Bowersox v. Providian Property, No. Cv 95 0069711 (Apr. 24, 1996)

[EDITOR'S NOTE: This case is unpublished as indicated by the issuing court.]MEMORANDUM OF DECISION RE: MOTION TO STRIKE (#105) By writ, summons and complaint the plaintiff James Bowersox brought the present action against the defendant Providian Property Casualty Insurance Company. In his complaint the plaintiff has alleged that on or about August 19, 1994, he was involved in a motor vehicle accident when he was rear ended by the tortfeasor, Deborah Bates. Since the accident the plaintiff has exhausted the full liability policy limits of the tortfeasor and in the present actions seeks underinsured benefits from his own policy.

The defendant filed an amended answer with multiple special CT Page 3660 defenses. The fourth special defense claims a reduction in any damages awarded by collateral sources. The sixth special defense alleges that the plaintiff's claim is barred by the exclusivity provision of the Workers' Compensation Act.

The plaintiff has moved to strike both the fourth and sixth special defenses.

The function of a motion to strike "is to test the legal sufficiency of a pleading". Ferryman v. Groton, 212 Conn. 138, 142. "A motion to strike is the proper manner in which to raise the issue of legal sufficiency of a special defense to a cause of action." Passini v. Decker, 39 Conn. Super. Ct. 20, 21. "All facts well pleaded and those facts necessarily implied therefrom are taken as admitted." Amodio v. Cunningham, 182 Conn. 80,82-83 (1980). The court must construe the facts alleged in a pleading in the manner most favorable to the pleader. Rowe v.Godou, 209 Conn. 273, 278 (1988).

I The defendant's fourth special defense seeks "a reduction of any payments due to the plaintiff by the amount paid to the plaintiff from collateral sources." Allegations of collateral source payments are not permitted under Practice Book Section 195A.

__DATASET CONTENT__:
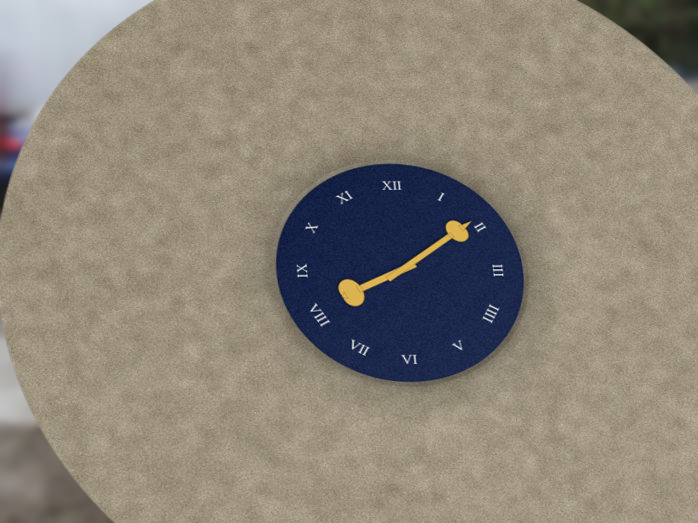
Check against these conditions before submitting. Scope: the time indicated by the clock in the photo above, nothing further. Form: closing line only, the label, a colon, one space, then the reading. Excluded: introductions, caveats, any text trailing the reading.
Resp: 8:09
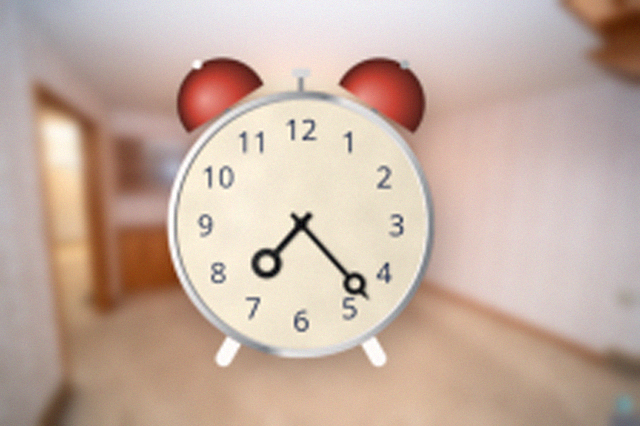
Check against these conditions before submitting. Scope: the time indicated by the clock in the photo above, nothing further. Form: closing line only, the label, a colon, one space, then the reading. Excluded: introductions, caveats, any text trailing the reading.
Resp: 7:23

__WRITTEN PROBLEM__: Continue the court memorandum on the motion to strike from where it stops, picking up after its last sentence.

__EXERCISE ANSWER__:
The defendant relies on the holding in Bennett v. AutomobileInsurance Company, 230 Conn. 795, 802 (1994) for supporting the proposition that collateral source payments be alleged by the defendant. However, Bennett spoke only to the issue of policy limitations. Bennett, does not require that collateral source be pled because collateral source payments, as alleged in the fourth special defense, do not reduce the limits of the policy, but rather limit the amount of damages the plaintiff may recover. Smith v.Safeco Ins. Co. of America, 225 Conn. 566 (1993); Hilbert v.American Financial Corp., 1995 Conn. Super. Ct. 96707, 15 Conn. L. Rptr. 16, August 11, 1995 (Pickett, J.). The defendant's fourth special defense is legally insufficient and therefore is stricken.

II The defendant, in its sixth special defense, claims that as the plaintiff was within the scope of his employment and operating a vehicle that was owned by his employer he is barred by the Workers' Compensation Act's exclusivity provision from seeking CT Page 3661 underinsured benefits. This is not the law.

The Connecticut Supreme Court held that given the above scenario the exclusivity provision of the Workers' Compensation Act did prevent a claimant from seeking underinsured benefits through his employer. Bouley v. City of Norwich, 222 Conn. 744 (1992), CNAInsurance Co. v. Colman, 222 Conn. 769 (1992).

However, by Public Act 93-297 the general assembly legislatively overruled the holdings in these cases. P.A. 93-297 [Con. Gen. Stat. § 38a-336(f)] states:

Notwithstanding subsection (a) of Section 31-284, an employee of a named insured injured while occupying a covered motor vehicle in the course of employment shall be covered by such insured's otherwise applicable uninsured and underinsured motorist coverage.

Public 93-237 had an effective date of January 1, 1994. As the present case stems from an accident which took place on or about August 19, 1994, said public act is applicable to this case. Furthermore, the plaintiff has not sought relief under his employer's underinsured coverage, but rather his own personal insurance and therefore is not barred by the exclusivity provision of the Workers' Compensation Act.

Consequently, as the defendant's sixth special defense is legally insufficient, the plaintiff's motion to strike is also granted.

PICKETT, J.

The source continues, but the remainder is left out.